The article neither contextualises the video, nor does it question its authenticity; though, whoever created it, the tropes are chosen to resonate with specific societal norms. It certainly says nothing about the role of women in the formal Ukrainian defence effort.
The media focus on the mobilisation of men largely missed that in principle it captures many women too. Since 17 December 2021 “women between 18 and 60 who are “fit for military service” and work in a broad range of professions are required to register with Ukraine’s armed forces”. A reservist surge capability in case of war, women between “20 and 40 can be mobilized for military service as regular soldiers, and from 20 to 50 years of age for service as officers”.
Serving in the Ukrainian military since 1993, womens’ roles expanded after 2014. In 2018 women became officially eligible to serve in most combat roles. They have been facing the same problems as women in other armed forces, such as sexism, bullying, sexual harassment or assault. Some male service members struggle to accept their presence as permanent, not an emergency measure, a further obstacle to integration familiar from other armed forces. Yet, by 2020 women represented 15.6 per cent of Ukrainian armed forces and by March 2021 nearly 22.5 per cent.

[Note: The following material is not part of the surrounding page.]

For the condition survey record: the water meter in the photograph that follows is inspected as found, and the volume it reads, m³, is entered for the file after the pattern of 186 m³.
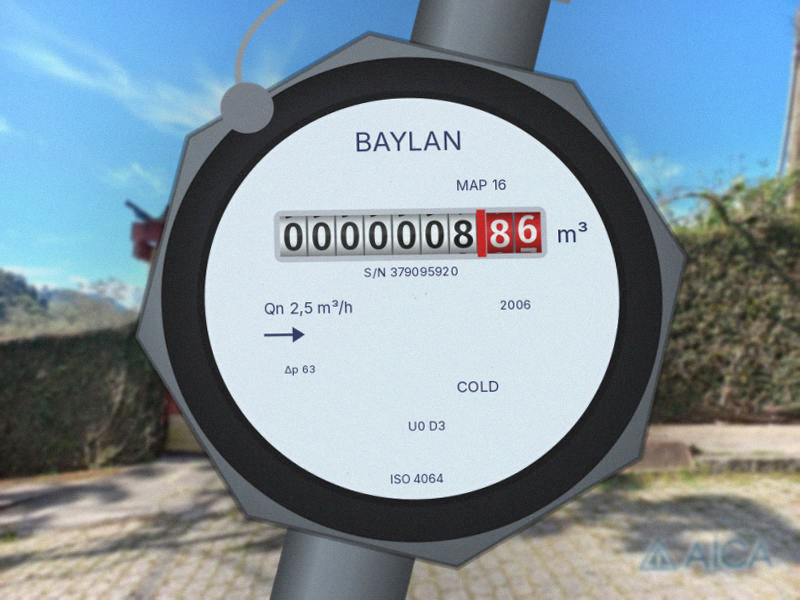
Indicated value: 8.86 m³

This reflects changes in attitudes toward and improvements in the reputation of the military since 2014. It is also linked to a process that led to the 2018 establishment of legal equality between female and male service members.
In 2015 serving women and veterans, supported by civilian experts, UN Women and the Ukrainian Women’s Fund, started a multi-year project called Invisible Battalion. With a focus on women who participated in “counter-terrorism operations” in eastern Ukraine between 2015 and 2017, it aimed to systematically identify discrimination and overturn laws regulating military service rooted in patriarchal gender norms.
Women who were de facto serving in combat roles could de jure only be classified as administrators or tradespeople. They were deprived of career opportunities, including being barred from studying at military academies until 2019. Without official non-combatant status, they were denied full legal protection in war and, potentially, support as veterans. The women of Invisible Battalion have been instrumental in changing many of these inadequacies.
When we look beyond stereotypes, we see that the agency of Ukrainian women in the face of extreme challenges and traumatic events is diverse and abundant. Portraying women as helpless victims reduces them to passive recipients, and undermines their dignity. Rendering invisible those women who do not conform to dominant gender stereotypes hurts their dignity just as much. Meaningful public discourse and policy that brings about valuable long-term support, avoids both.